Work to be completed:
In the records below, find the line containing "focal_mm: 5.4" and the line containing "focal_mm: 8.38". Give again exactly those lines and every line between them, omitting the pictures.

[Opening Input material section]

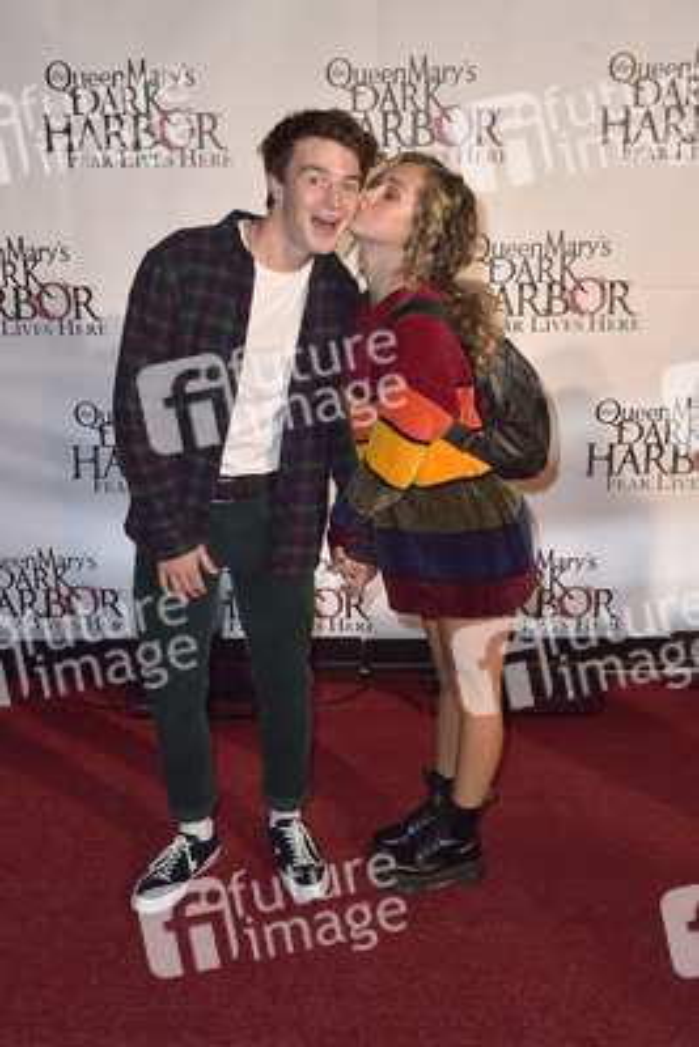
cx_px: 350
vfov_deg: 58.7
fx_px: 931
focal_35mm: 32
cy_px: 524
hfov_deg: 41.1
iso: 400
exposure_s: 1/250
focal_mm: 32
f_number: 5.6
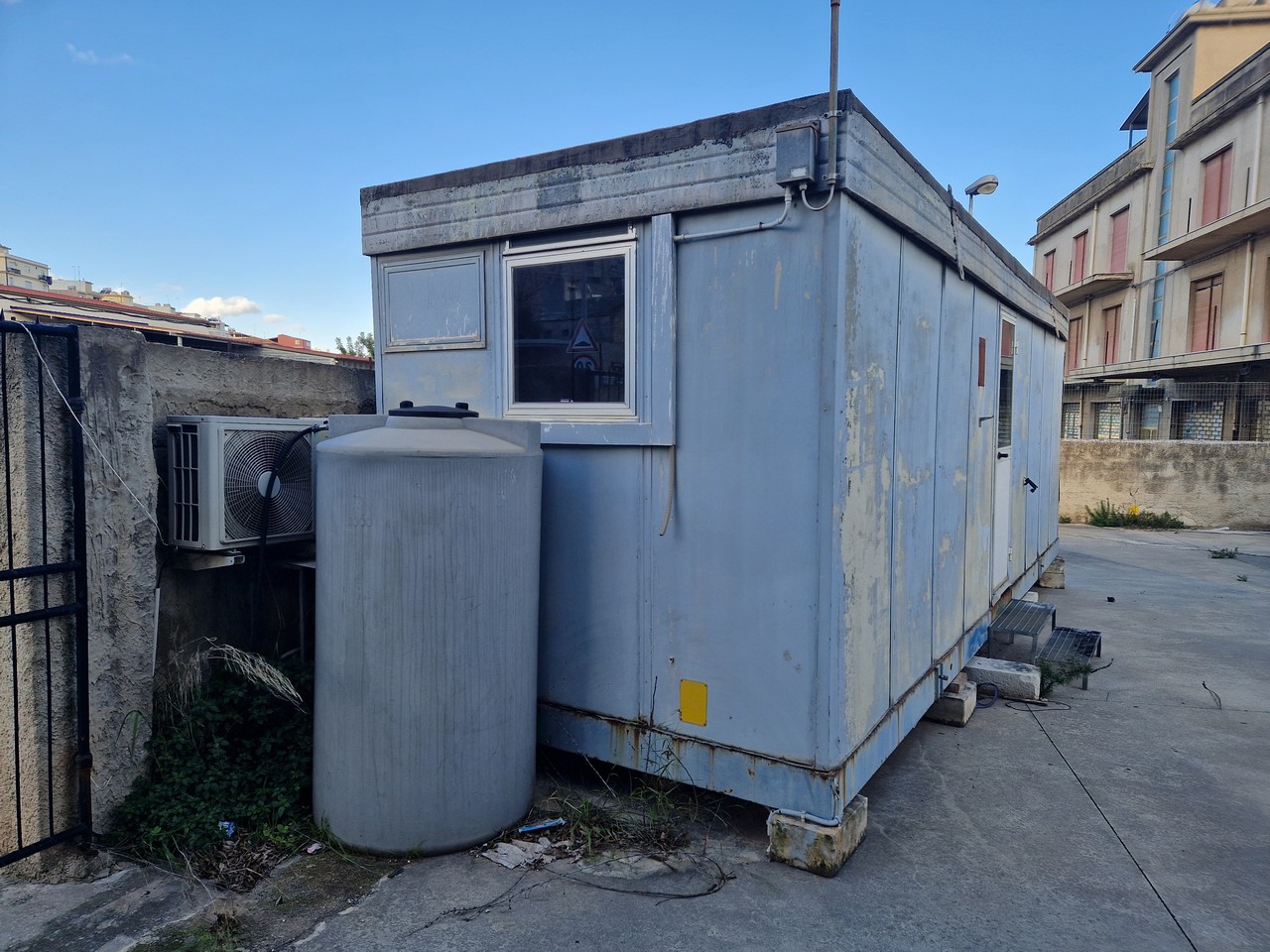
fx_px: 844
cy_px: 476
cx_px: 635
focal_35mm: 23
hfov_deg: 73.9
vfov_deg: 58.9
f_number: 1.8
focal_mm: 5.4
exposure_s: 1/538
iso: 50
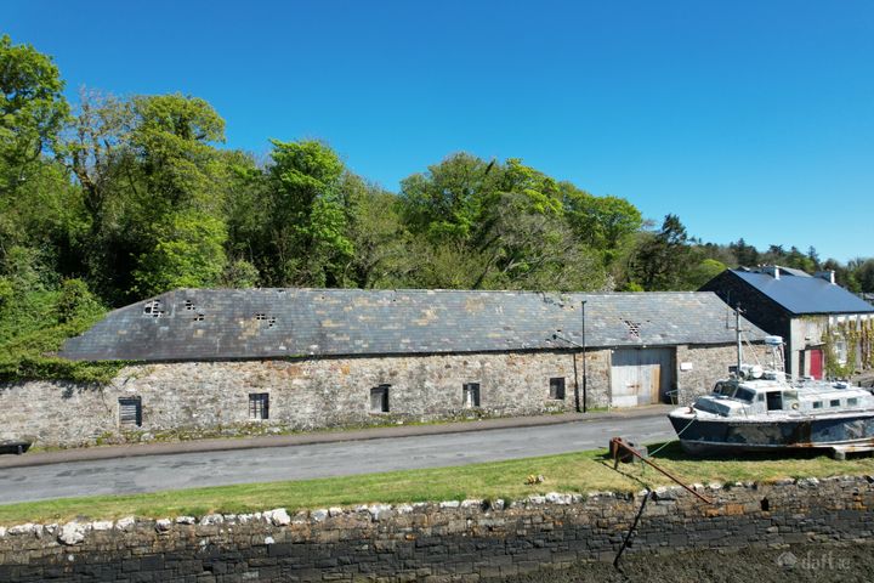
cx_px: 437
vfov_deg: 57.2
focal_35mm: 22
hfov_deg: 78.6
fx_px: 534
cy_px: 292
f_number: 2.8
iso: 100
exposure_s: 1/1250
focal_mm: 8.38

[Closing Input material section]
[Opening Input material section]

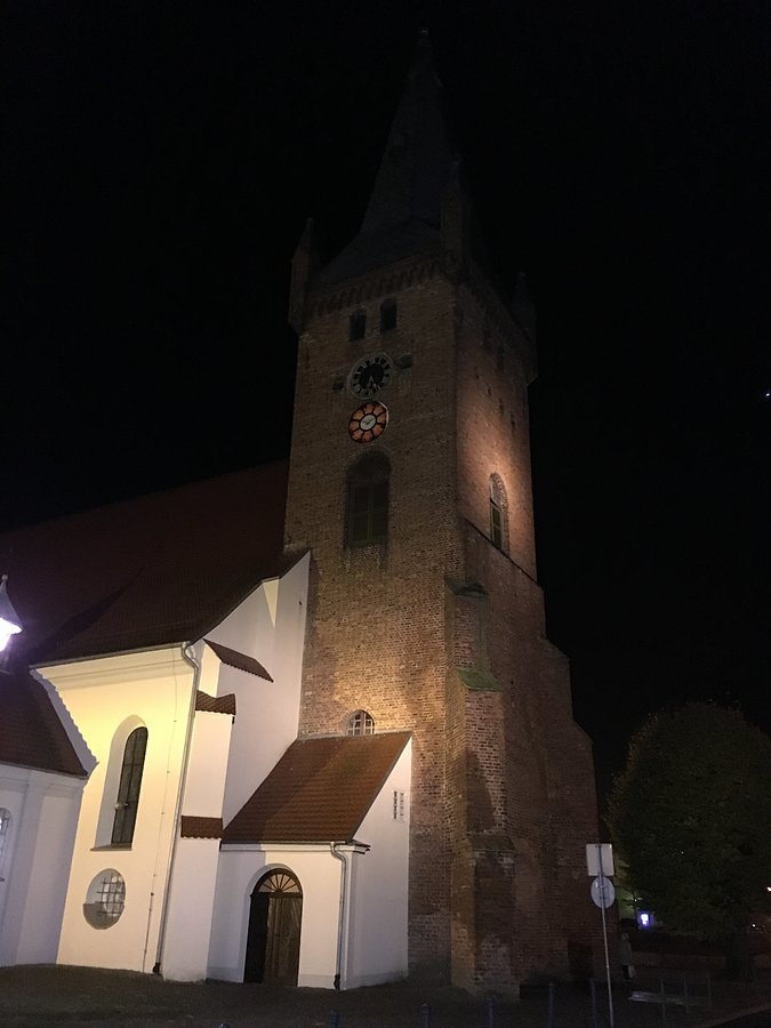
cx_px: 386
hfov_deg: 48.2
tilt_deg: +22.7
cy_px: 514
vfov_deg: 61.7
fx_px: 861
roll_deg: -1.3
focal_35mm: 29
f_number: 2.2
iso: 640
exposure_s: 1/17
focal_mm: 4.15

[Closing Input material section]

Task result:
focal_mm: 5.4
exposure_s: 1/538
iso: 50
cx_px: 437
vfov_deg: 57.2
focal_35mm: 22
hfov_deg: 78.6
fx_px: 534
cy_px: 292
f_number: 2.8
iso: 100
exposure_s: 1/1250
focal_mm: 8.38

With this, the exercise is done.